▶ **Enunciado A**:
Responda, com base no texto fornecido:
(i) A quem Paulo chama de um poema?
(ii) Que palavra aparece na língua original?
(iii) Quem costuma retratar a beleza através de palavras bem elaboradas?

▶ **Texto fornecido**:
* * * * * * *
Depois de falar da condição anterior do homem e de sua salvação pela graça, Paulo conclui esta unidade literária de um modo magnifico ao apresentar a real condição do homem que foi escolhido por Deus, alguém a que o apóstolo chama de um poema, uma obra prima feita por ele. A palavra encontrada na língua original “poiema” traduzida em nossa versões como “feitura, criação, obra-prima, acabamento,” é a tradução literal da palavra poema, aquele mesmo de quem falam os poetas que costumam retratar a beleza através de palavras bem elaboradas.
* * * * * * *
▶ **As linhas**:
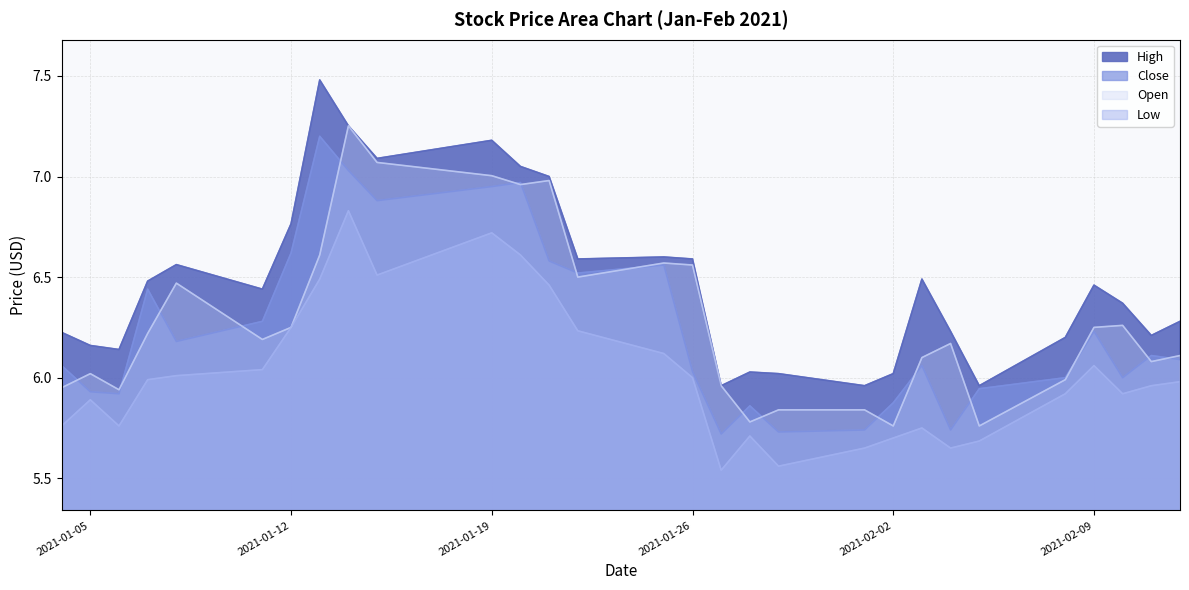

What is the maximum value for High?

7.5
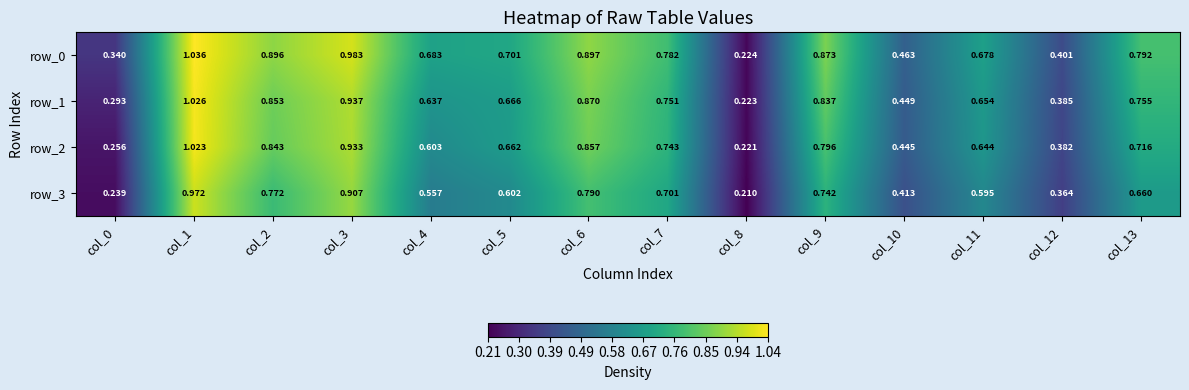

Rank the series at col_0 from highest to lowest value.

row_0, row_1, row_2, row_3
* * * * * * *
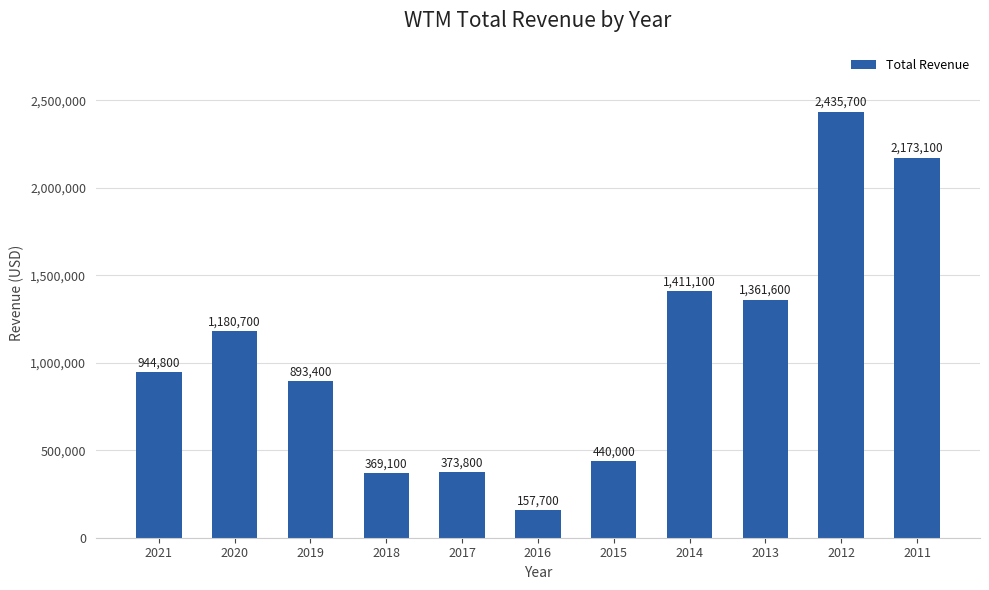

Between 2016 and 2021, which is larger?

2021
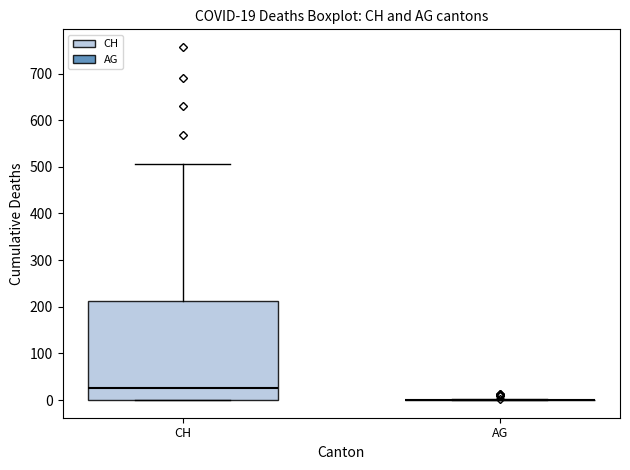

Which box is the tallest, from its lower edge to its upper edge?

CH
* * * * * * *
▶ **Enunciado B**: Nas linhas, copie, por favor, o trecho que vai da linha que contém "What is the maximum value for High?" até a linha que contém "Rank the series", com as duas incluídas. Deixe as imagens de fora.

▶ **Resposta A**:
(i) Ao homem que foi escolhido por Deus.
(ii) "Poiema".
(iii) Os poetas.

▶ **Resposta B**:
What is the maximum value for High?

7.5

Rank the series at col_0 from highest to lowest value.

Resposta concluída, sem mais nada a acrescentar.